# Why is changing behavior so hard to do?



## James Anthony (Apr 8, 2009)

I could write a novel about all the issues pertaining to my wife and I's relationship, but I'll try to keep it simple. Her big issue with me is that I don't communicate with her, put her second to other things, and don't treat her as an equal in the relationship.

For months now, we have had on an off fights and blowups, and the common theme is my behavior. I make promises to change, and might do nice things for a few days, a week tops, but then I feel like "life" takes over again and I slip back. 

I know you have to want to change behavior in order to change it, and I honestly feel that I do want this to work. I am not a person who expects to be asked about my day and how I feel, etc. Perhaps because I don't expect it, that leads me to not be inclined to ask myself. 

I guess what I am looking for is what methods have others found helpful in keeping focused on things, and relaxing enough to take the time out of each day to honor and respect the person we married?


----------



## martino (May 12, 2008)

Can you explain?

what are the nice things you do? 

"Life takes over" what does that mean? what happens? 

"I slip back" 

What do you do when you slip back? 


"I make promises to change, and might do nice things for a few days, a week tops, but then I feel like "life" takes over again and I slip back."


----------



## jdskr88 (Aug 11, 2009)

→ STORED ROWS:
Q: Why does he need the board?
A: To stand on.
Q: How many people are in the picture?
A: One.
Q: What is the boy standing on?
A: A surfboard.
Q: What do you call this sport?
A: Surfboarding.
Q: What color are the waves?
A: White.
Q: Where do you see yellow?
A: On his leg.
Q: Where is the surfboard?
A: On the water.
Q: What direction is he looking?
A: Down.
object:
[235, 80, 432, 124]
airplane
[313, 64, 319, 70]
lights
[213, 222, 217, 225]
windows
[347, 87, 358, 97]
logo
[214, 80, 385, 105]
* * *
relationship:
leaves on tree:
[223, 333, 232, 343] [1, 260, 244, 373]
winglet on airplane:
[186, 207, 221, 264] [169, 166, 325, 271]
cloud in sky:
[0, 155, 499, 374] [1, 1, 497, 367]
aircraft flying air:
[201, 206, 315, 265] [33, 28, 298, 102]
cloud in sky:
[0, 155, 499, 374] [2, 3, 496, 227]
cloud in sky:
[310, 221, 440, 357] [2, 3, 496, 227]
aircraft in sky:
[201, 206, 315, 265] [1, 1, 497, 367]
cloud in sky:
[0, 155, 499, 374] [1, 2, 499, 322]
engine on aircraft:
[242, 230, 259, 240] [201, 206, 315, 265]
...
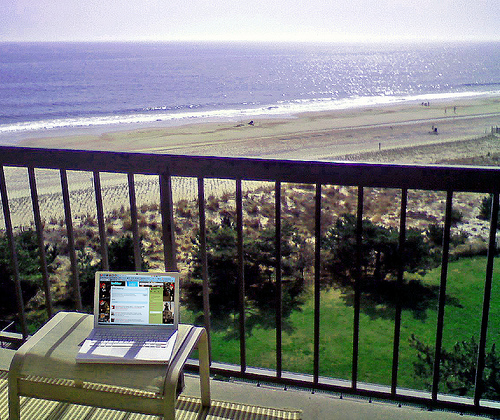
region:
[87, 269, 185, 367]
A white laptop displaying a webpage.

→ TASKS TO COMPLETE:
A: In the forum thread on changing behavior, what reason does James Anthony give for not being inclined to ask his wife about her day? Answer in one to three sentences.
B: Carry on the forum thread about why changing behavior is hard by writing the post that follows the jdskr88 header.

→ EXPECTED RESPONSES:
A: James Anthony suggests that he doesn't ask because he doesn't expect anyone to ask him about his day or how he feels. Since he doesn't expect it for himself, he isn't inclined to do it for her.

B:
Dear James Anthony:

I struggle with this too. I'll get a good stretch going and then give in to old habits. And then I feel like I'm right back at step one. If it gets really bad, I stop tryin because I figure I'll just mess up again. DON"T DO THAT. What you need to look at is the habits and habits can change but it takes work. You said "I know you have to want to change behavior in order to change it" that's only partly true, yes you have to be committed to the change but you don't have to wait until you "feel" like it to do the right behavior.

I find it helpful to apply the AA method of fake it until you make it, meaning do the right behaviors even if you don't feel like it or you don't feel sincere about it. Practice and discipline lead to changed habits and it will come more naturally in the future.

I go so far as to make a to-do-for-my-wife list, each day if necessary. It can include some things you are going to say (or not say) or things you are going to do (or not do) that day. Then, repeat the next day, etc.

Try to find a friend who struggles with the same thing and keep one anohter accountable. Coach and encourage one anohter.

When you screw up, apologize quickly and get right back to it.

When you're out of shape and you try to run a mile it can make you puke. But the more you run, the easier it gets until it actually starts to feel good, your endurance gets stronger and your life gets better. Same with marriage.

Don't fall for the lie that it feels hypocritical (that is, doing something you don't feel sincere about) That's crap. Love is work not a feeling.

That's it man. No magic bullet just good old fashioned work my friend. Good Luck


----------



## sisters359 (Apr 9, 2009)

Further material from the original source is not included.